» Task to complete
Reading through the lines below, count those that include the string "Andi"; the answer is that number and nothing else.

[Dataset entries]
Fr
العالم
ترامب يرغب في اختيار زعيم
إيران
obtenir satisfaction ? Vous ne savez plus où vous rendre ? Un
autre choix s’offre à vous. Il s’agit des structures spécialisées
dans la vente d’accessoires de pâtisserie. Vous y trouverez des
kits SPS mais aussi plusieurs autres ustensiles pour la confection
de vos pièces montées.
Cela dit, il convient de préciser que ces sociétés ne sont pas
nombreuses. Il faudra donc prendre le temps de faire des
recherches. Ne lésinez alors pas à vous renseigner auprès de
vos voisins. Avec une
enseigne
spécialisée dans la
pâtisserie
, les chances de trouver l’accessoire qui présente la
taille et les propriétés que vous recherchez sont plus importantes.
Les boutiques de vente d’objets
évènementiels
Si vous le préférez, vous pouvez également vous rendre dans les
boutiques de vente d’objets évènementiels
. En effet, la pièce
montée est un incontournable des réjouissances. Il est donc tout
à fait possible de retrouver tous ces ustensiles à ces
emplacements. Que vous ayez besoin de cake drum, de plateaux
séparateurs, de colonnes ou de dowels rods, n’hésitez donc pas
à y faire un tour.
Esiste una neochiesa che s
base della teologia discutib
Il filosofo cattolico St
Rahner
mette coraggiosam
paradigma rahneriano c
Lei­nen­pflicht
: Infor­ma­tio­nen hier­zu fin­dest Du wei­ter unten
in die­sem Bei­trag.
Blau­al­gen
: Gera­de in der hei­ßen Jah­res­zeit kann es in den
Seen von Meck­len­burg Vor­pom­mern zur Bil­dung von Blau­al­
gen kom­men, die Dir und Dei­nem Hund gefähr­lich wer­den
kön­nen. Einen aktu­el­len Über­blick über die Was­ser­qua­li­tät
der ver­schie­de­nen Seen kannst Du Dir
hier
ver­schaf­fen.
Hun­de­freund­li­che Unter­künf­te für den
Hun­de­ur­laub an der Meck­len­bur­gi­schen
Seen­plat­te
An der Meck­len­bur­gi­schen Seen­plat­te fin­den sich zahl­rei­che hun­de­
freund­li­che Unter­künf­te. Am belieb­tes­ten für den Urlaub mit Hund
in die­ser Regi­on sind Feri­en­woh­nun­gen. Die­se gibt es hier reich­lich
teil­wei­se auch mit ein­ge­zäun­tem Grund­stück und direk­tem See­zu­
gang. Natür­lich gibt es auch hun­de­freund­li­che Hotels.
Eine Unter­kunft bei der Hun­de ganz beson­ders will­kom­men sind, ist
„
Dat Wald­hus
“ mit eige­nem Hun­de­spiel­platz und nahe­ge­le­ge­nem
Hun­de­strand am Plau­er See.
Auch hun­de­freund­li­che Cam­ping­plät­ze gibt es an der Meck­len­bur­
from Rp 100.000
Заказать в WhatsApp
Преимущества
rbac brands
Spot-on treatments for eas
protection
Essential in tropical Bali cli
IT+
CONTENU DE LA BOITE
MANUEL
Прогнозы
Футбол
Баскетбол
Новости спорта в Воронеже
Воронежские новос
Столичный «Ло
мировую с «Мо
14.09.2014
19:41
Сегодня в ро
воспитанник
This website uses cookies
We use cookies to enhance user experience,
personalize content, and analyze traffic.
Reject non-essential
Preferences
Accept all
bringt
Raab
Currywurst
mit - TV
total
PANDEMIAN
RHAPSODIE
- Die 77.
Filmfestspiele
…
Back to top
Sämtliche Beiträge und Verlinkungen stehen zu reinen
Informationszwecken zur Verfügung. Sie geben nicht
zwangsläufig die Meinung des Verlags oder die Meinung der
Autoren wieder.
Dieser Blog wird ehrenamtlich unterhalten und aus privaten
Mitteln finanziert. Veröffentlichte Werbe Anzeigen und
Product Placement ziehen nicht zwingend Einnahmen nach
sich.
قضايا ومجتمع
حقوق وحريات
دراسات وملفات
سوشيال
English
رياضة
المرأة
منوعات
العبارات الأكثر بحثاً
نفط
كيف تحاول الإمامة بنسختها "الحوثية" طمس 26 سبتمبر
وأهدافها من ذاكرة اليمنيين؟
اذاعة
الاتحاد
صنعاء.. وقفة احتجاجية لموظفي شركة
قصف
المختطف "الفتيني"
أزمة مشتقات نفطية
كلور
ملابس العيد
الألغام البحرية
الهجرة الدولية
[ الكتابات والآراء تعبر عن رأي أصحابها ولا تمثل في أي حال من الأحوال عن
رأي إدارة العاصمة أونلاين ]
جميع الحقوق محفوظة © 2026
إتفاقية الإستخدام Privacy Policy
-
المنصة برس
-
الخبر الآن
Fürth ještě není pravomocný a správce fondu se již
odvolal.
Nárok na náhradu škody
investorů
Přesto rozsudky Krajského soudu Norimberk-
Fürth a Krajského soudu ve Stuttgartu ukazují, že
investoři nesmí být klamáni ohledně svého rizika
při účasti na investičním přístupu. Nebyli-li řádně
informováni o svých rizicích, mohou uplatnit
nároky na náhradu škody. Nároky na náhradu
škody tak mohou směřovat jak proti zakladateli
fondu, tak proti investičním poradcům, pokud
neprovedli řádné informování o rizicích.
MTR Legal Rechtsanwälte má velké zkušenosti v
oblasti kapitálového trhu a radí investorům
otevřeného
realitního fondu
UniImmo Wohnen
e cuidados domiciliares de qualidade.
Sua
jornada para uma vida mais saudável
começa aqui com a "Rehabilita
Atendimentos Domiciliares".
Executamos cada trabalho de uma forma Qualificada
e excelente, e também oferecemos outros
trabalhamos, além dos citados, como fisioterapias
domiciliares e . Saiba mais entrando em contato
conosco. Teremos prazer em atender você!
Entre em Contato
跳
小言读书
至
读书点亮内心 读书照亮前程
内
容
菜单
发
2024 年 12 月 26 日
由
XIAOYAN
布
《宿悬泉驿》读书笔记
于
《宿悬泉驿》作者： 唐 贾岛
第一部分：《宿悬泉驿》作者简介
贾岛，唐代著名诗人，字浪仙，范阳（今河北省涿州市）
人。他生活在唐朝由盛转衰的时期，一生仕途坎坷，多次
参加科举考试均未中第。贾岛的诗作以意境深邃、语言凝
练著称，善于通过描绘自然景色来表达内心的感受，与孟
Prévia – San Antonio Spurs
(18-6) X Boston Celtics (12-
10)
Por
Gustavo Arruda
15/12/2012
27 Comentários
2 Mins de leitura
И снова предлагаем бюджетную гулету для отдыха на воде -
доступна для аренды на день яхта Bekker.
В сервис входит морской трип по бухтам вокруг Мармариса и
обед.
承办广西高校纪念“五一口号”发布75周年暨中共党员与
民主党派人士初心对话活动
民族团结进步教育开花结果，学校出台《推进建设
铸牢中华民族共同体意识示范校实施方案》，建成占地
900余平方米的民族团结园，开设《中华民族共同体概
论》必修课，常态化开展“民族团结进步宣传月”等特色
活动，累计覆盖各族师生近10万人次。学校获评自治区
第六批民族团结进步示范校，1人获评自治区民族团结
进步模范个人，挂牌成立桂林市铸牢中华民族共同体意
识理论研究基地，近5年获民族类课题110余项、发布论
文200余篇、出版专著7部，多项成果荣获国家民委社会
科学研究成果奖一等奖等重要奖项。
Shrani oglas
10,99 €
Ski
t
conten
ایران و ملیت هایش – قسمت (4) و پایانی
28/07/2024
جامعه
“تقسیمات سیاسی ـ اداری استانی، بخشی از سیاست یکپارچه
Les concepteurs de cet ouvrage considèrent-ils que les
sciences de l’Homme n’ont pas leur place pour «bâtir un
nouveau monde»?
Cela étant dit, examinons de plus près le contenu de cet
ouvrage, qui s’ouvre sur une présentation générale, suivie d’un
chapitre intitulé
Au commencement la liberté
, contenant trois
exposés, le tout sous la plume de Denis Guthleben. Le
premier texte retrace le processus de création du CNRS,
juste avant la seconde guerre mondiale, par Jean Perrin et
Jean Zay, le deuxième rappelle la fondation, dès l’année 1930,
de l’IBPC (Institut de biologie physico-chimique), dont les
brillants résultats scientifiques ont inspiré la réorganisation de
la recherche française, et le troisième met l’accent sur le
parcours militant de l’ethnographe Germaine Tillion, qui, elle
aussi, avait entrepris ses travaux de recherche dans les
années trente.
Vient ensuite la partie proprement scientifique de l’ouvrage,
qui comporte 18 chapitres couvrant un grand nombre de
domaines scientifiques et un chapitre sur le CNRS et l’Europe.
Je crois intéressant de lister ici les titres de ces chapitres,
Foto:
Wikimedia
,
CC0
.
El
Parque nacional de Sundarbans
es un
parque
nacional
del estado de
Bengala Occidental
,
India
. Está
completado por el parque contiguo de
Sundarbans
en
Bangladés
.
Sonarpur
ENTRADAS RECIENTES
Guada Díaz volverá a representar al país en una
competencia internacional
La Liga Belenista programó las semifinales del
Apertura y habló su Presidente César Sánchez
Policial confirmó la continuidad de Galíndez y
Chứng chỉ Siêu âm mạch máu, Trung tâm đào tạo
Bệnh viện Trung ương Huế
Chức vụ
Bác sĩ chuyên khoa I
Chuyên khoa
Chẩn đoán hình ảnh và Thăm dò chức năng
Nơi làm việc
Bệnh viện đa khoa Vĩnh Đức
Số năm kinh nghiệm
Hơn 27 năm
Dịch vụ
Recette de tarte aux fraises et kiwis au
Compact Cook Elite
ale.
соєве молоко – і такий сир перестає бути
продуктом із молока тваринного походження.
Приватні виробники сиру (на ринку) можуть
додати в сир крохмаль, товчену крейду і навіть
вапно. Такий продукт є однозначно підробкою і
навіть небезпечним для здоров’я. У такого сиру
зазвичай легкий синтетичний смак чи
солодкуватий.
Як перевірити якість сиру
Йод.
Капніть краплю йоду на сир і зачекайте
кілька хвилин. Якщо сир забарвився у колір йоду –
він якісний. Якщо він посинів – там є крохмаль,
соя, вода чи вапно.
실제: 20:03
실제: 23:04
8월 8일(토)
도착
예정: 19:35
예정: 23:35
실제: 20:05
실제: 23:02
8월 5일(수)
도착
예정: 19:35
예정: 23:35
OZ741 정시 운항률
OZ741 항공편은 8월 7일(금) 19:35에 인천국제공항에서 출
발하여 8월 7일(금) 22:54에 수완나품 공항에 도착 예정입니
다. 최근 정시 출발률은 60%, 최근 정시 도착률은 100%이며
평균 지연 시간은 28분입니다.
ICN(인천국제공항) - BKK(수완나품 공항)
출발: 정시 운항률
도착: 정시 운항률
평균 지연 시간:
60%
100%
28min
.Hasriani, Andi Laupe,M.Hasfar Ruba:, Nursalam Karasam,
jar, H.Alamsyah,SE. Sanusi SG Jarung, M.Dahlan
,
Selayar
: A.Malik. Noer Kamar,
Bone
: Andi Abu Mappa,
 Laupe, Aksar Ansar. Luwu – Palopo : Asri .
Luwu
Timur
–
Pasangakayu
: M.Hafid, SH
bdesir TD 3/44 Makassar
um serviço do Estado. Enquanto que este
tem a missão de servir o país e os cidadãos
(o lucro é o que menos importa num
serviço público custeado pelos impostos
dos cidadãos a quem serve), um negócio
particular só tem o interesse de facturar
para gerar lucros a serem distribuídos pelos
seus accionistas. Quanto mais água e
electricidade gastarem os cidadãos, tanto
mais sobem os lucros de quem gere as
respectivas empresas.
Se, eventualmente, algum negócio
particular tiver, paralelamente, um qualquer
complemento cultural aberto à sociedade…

» Solution to the problem
2